16.10 - COUNT DISTINCT Performance Improvement - Teradata Database

Teradata Database Release Summary

prodname
Teradata Database
vrm_release
16.10
created_date
June 2017
category
Release Notes
featnum
B035-1098-161K

Teradata Database now processes single or multiple instances of COUNT DISTINCT, common in tactical queries, more efficiently. Release 16.00 processes multiple count distinct operations in fewer steps. EXPLAIN text has been modified to differentiate aggregate steps that combine aggregate and DISTINCT operations by indicating the number of distinct and non-distinct aggregates that would be processed by the SUM step.

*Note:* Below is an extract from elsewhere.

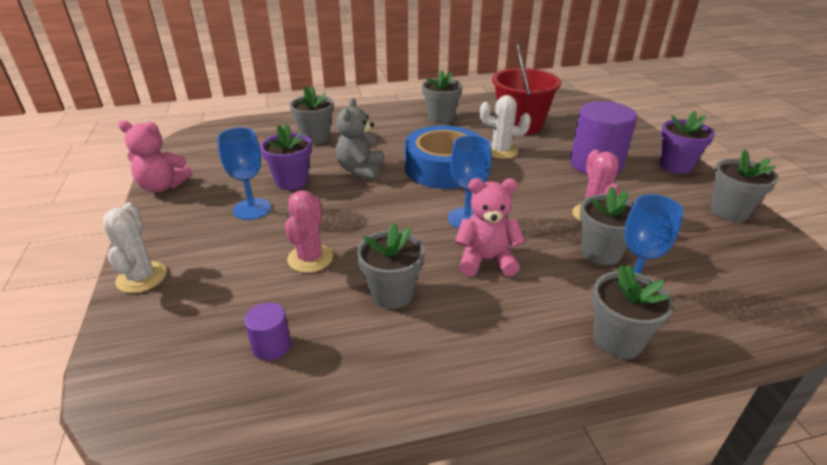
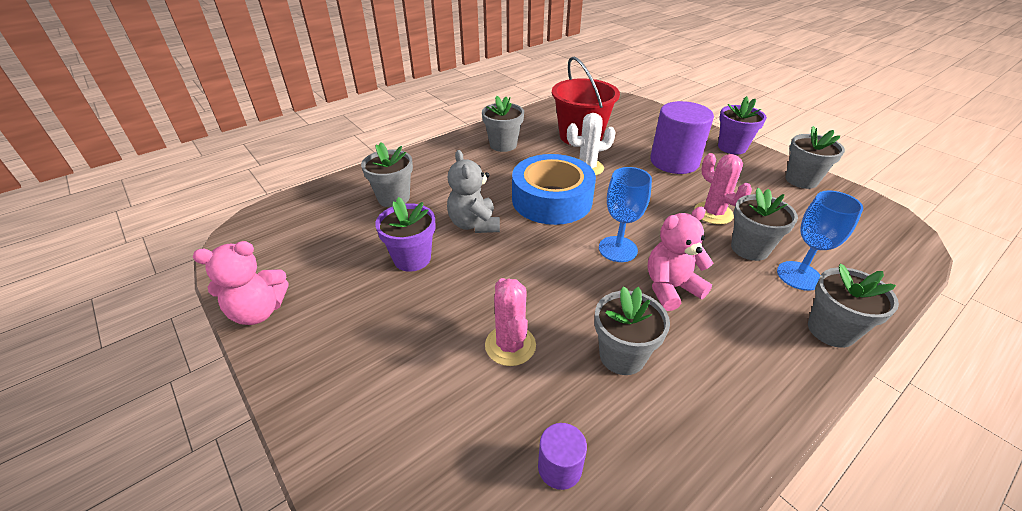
camera: 25 degrees left, 5 degrees up
(141, 277) = (336, 445): white cactus -> none
(252, 209) = (396, 307): blue goblet -> none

MINIMUM DISTINCT and MAXIMUM DISTINCT operations are processed as a MINIMUM DISTINCT or a MAXIMUM DISTINCT non-distinct aggregate. This methodology also enables query processing with a reduced number of steps, and when specified with COUNT DISTINCT, these operations are processed by using the multi-distinct aggregate SUM as a non-distinct aggregate.

Benefits

The primary benefit of this feature is improved performance of queries that use COUNT DISTINCT syntax.

Considerations

The processing of the COUNT DISTINCT SUM step aggregate cache is now more sensitive to optimizer estimations, so we strongly recommend that you take the following actions:
  • Collect statistics on the anticipated GROUP BY values.
  • If possible, also collect statistics on the distinct expressions.
Collecting these statistics helps the Optimizer to plan the execution of the COUNT DISTINCT aggregation step with the correct set of resource allocations for optimal performance.

Additional Information

For more information on performance improvements for COUNT DISTINCT operations, see Teradata® Database SQL Request and Transaction Processing, B035-1142.